┌─ Exercise data

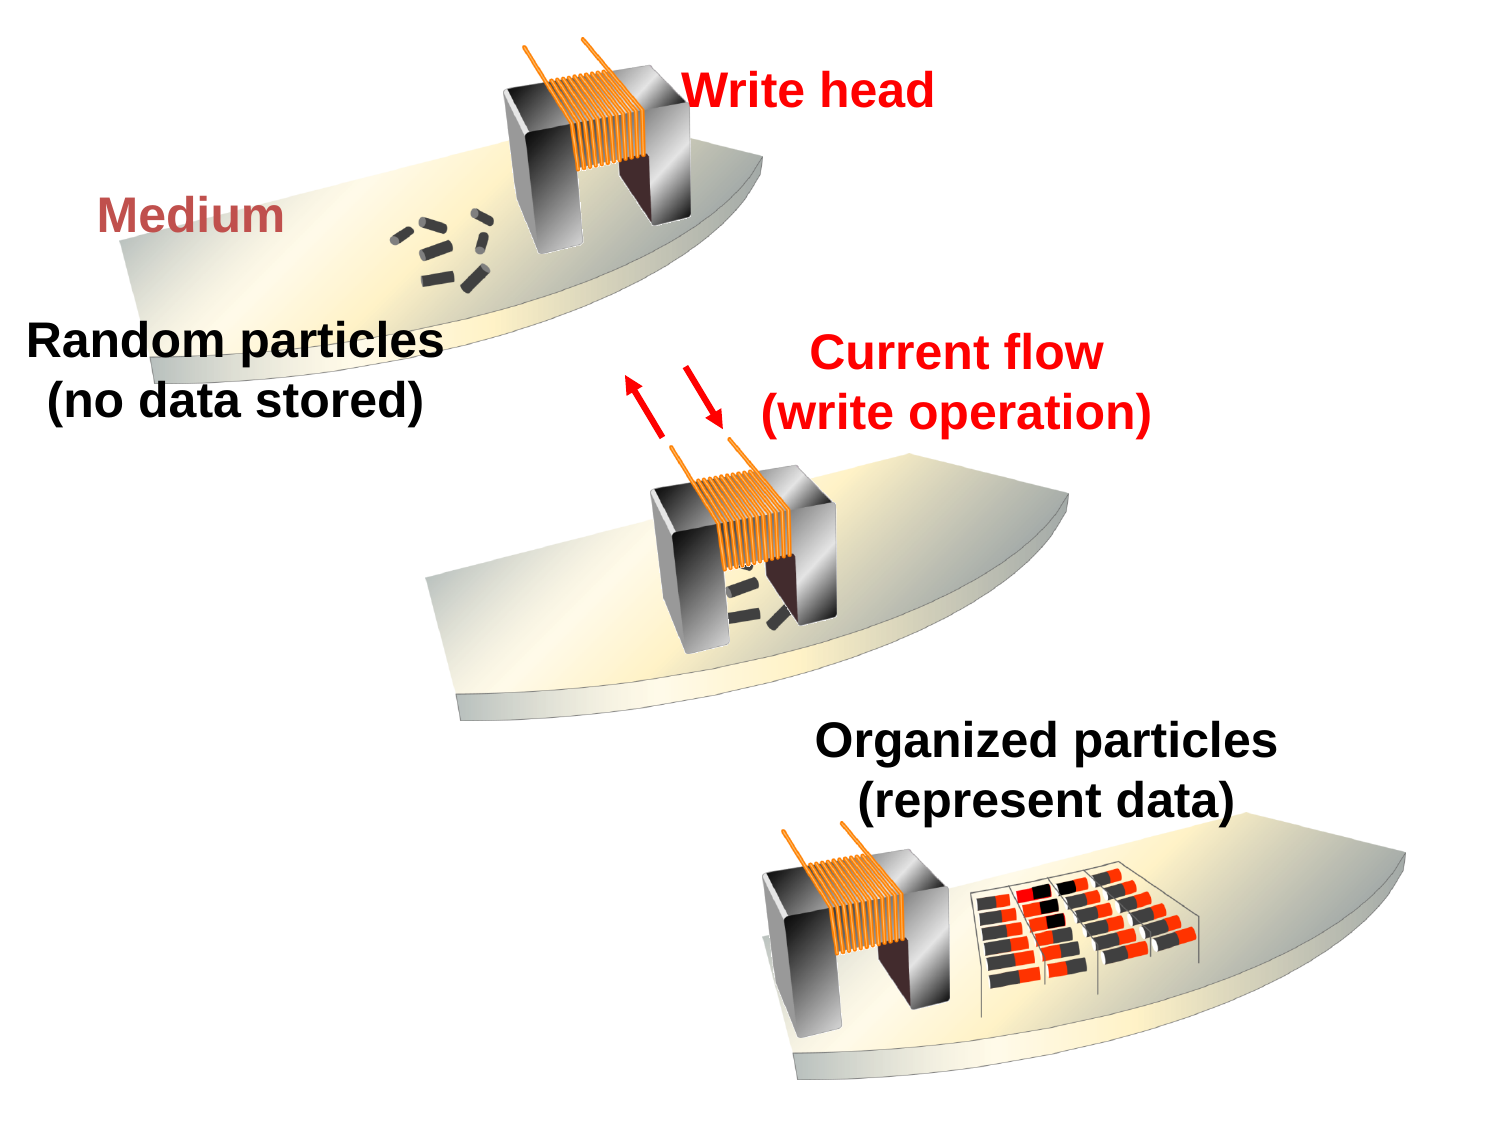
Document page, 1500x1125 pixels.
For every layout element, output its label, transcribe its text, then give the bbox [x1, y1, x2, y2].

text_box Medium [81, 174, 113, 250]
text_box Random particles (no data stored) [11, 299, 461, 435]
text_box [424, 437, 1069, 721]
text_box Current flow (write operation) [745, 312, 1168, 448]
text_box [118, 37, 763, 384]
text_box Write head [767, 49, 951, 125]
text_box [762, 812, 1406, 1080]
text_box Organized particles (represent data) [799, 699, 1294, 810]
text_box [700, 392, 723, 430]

└─
┌─ Exercise data

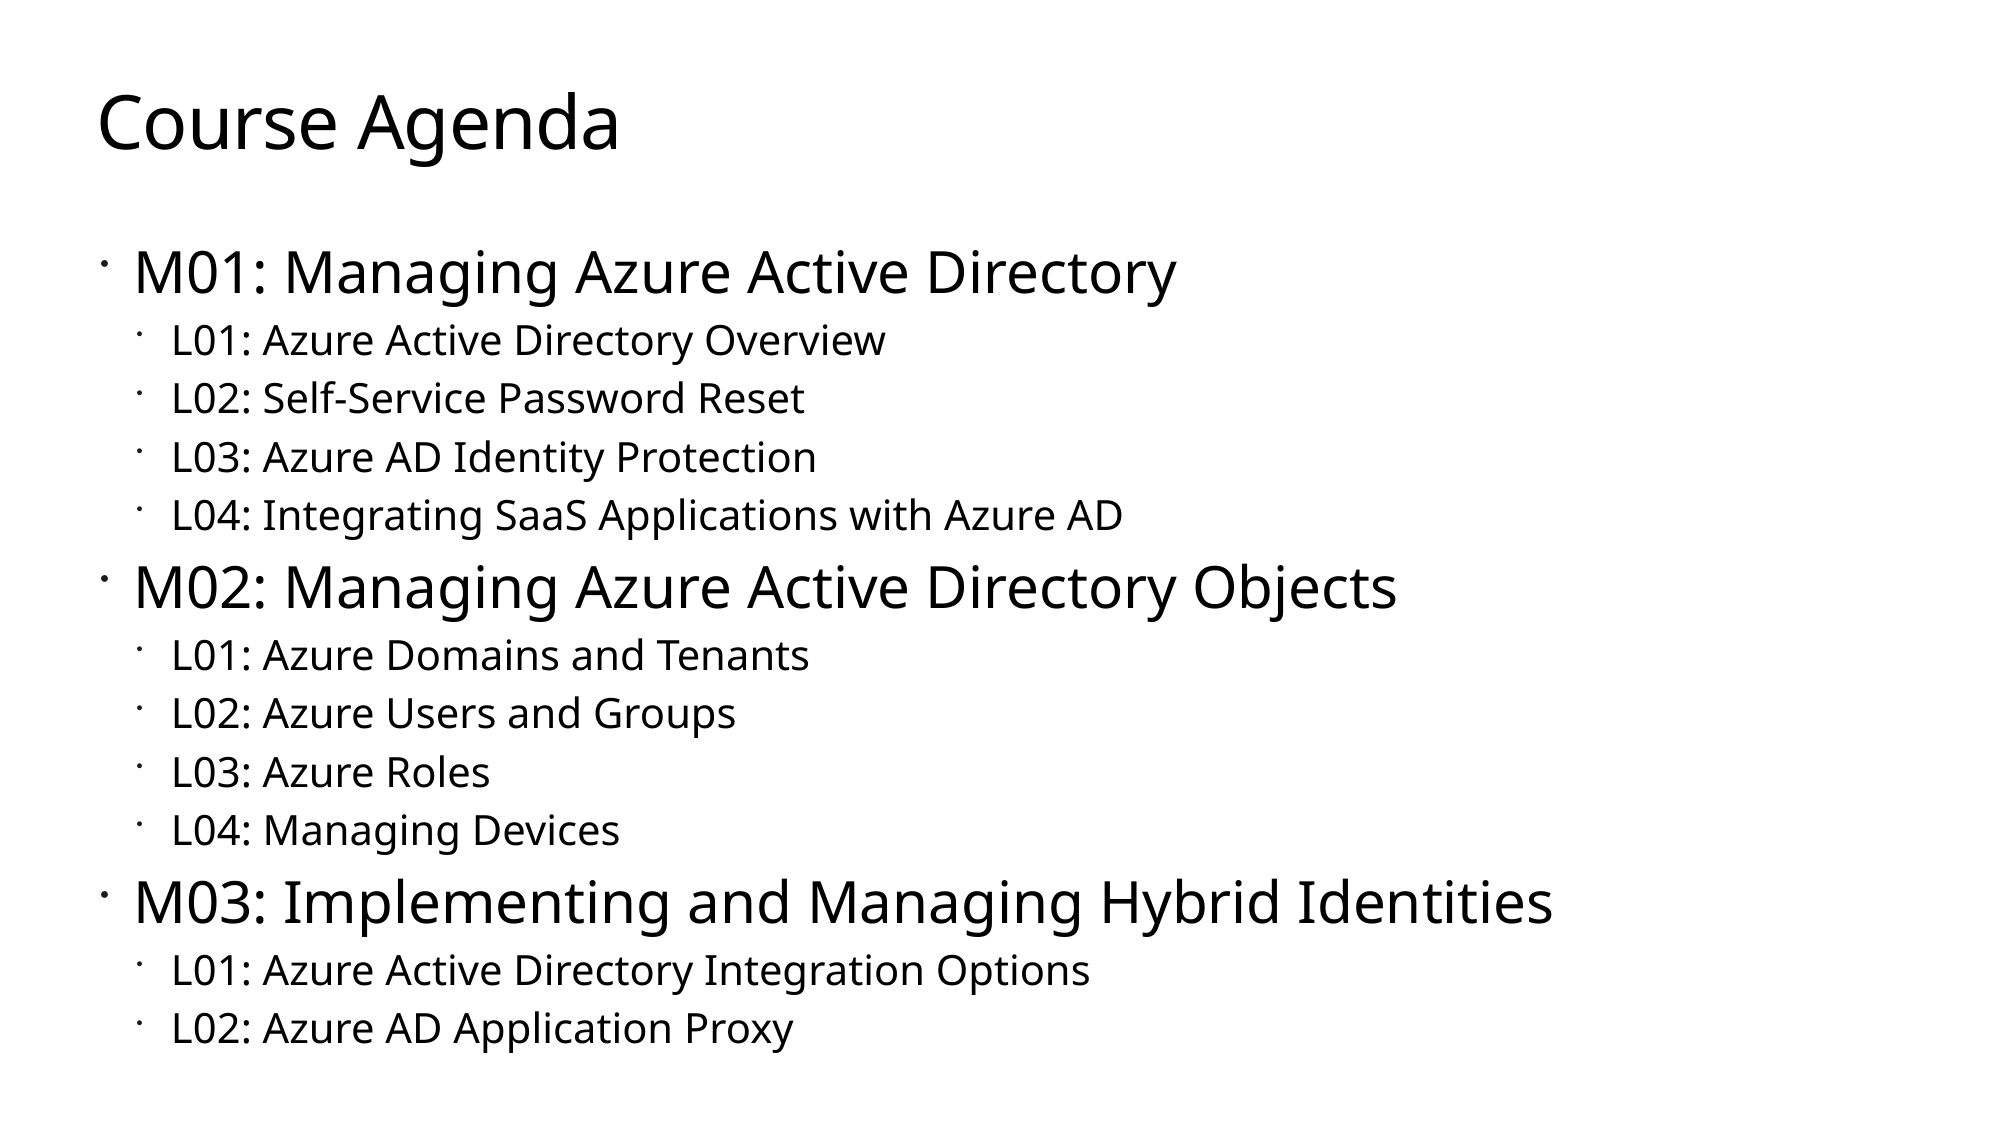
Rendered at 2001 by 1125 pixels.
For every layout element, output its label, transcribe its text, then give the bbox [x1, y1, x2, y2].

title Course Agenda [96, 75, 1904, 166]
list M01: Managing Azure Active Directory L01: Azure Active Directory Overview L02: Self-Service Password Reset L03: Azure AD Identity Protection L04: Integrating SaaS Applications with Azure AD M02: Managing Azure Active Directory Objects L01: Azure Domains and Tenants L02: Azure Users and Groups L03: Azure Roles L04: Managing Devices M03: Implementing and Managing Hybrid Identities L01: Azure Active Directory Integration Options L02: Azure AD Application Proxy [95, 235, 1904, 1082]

└─
┌─ Exercise data

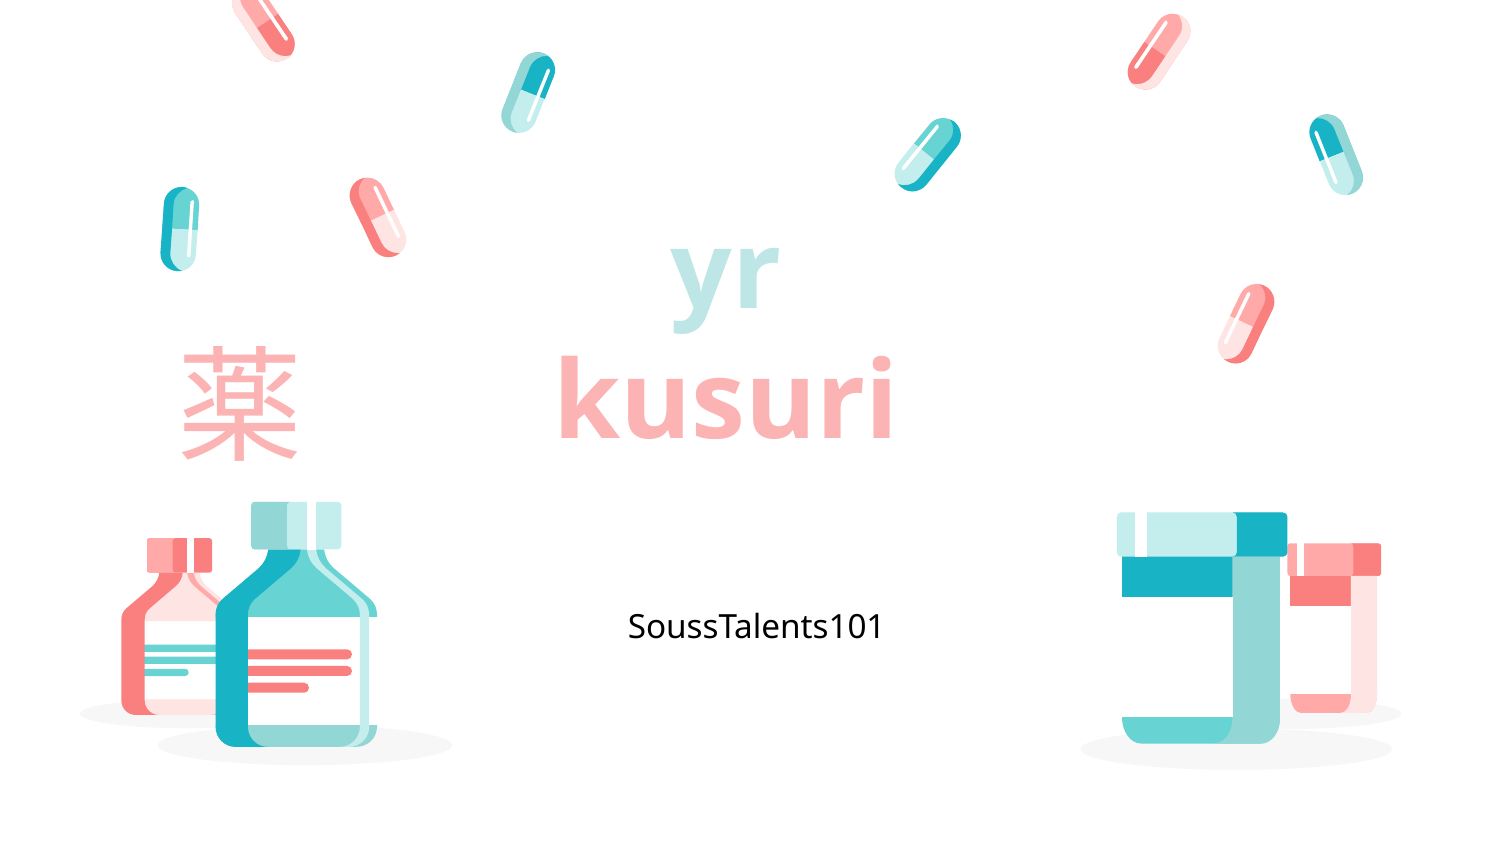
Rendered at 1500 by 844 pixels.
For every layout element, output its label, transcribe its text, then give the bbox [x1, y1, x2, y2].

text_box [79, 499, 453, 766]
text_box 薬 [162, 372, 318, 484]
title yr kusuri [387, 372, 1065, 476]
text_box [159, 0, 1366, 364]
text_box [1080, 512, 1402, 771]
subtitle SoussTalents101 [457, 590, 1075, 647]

└─

● Work to complete: Whenever the word "pixels" turns up in a line of the listing above, copy the line.

● Response:
Document page, 1500x1125 pixels.
Rendered at 2001 by 1125 pixels.
Rendered at 1500 by 844 pixels.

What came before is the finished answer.